Here, the devices you need to use in the rooms you want to measure the temperature of are:

  • Amazon Echo 4th Generation (spherical) or newer generation
  • Amazon Echo Plus 2nd Generation (cylindrical) or newer generation

To confirm your Amazon Echo device’s room-temperature measuring ability, you need to open the Alexa app or http://alexa.amazon.com and log in to your Amazon account. Then you go to “Devices”, then “Echo & Alexa” and select the name of your Echo smart speaker that you want to verify. Here, you need to look for the “Temperature Sensor” field which will come up with the current room temperature if your Echo speaker is suitably equipped.

Each Echo device that you want to use as a temperature sensor has to be given a unique room name.

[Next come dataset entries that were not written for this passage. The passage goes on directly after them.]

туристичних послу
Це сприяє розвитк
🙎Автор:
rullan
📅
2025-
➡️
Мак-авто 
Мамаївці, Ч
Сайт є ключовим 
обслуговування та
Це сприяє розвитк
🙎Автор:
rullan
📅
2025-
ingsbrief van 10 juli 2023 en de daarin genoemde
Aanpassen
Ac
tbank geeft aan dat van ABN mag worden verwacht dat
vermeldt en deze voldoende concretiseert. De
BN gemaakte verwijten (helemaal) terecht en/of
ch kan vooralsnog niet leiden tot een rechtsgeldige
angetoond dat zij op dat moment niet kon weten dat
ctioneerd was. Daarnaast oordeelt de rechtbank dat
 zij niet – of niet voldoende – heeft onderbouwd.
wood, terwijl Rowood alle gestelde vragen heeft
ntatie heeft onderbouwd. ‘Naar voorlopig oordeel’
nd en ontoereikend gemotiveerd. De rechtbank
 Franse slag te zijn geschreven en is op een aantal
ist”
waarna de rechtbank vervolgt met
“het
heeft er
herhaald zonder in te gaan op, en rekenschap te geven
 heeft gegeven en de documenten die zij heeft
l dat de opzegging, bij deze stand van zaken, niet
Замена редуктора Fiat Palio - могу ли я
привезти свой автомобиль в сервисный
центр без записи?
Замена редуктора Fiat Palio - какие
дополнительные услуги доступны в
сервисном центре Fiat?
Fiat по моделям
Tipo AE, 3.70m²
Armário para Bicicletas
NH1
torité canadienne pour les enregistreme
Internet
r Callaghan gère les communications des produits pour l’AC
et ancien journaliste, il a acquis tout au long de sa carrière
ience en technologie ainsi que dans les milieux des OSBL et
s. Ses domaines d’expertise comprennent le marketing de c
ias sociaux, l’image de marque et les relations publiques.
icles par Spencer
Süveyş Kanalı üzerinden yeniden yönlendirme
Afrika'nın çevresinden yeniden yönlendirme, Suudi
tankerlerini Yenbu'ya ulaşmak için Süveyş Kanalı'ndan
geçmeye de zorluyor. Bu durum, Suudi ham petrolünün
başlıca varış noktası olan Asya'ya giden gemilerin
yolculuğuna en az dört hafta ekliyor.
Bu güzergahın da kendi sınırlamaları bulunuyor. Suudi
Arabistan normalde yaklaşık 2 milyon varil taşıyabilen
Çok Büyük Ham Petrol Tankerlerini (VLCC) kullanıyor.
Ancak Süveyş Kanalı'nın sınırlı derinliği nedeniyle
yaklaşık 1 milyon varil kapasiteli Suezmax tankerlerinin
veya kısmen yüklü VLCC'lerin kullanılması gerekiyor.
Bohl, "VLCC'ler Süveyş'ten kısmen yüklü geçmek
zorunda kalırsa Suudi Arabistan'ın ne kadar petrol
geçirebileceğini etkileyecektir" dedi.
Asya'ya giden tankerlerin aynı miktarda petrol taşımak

Then to ask Alexa for the current room temperature of a particular room, you say “Alexa, what is the temperature for <desired room name>?”

There are limitations with this setup at the moment. You can’t ask for a house-wide indoor temperature or the indoor temperature of a room cluster like upstairs. This is because Amazon hasn’t worked out what way whether to assess the room temperature of an area covered by multiple devices as an average or what other way. Nor have they added the necessary logic to do so.

But you can create a temperature-based routine that works with this temperature for the Alexa smart home. For example, you may have a fan or heater come on if the room reaches or falls below a minimum temperature. This may be a situation where you don’t have an occasionally-used room that isn’t part of your central HVAC setup and you use portable heating or cooling equipment for this purpose.

Or you want to be alerted if a room of yours falls below a critical temperature level so you can undertake procedures to mitigate frost or pipes freezing up.

What Amazon will need to do for Alexa in relation to this is to make this more useful is to allow averaging of multiple temperature sensors so you can measure areas larger than a room. As well, it could cater to environments where you have multiple suitably-equipped Echo speakers in one room like in a large kitchen / dining area for example.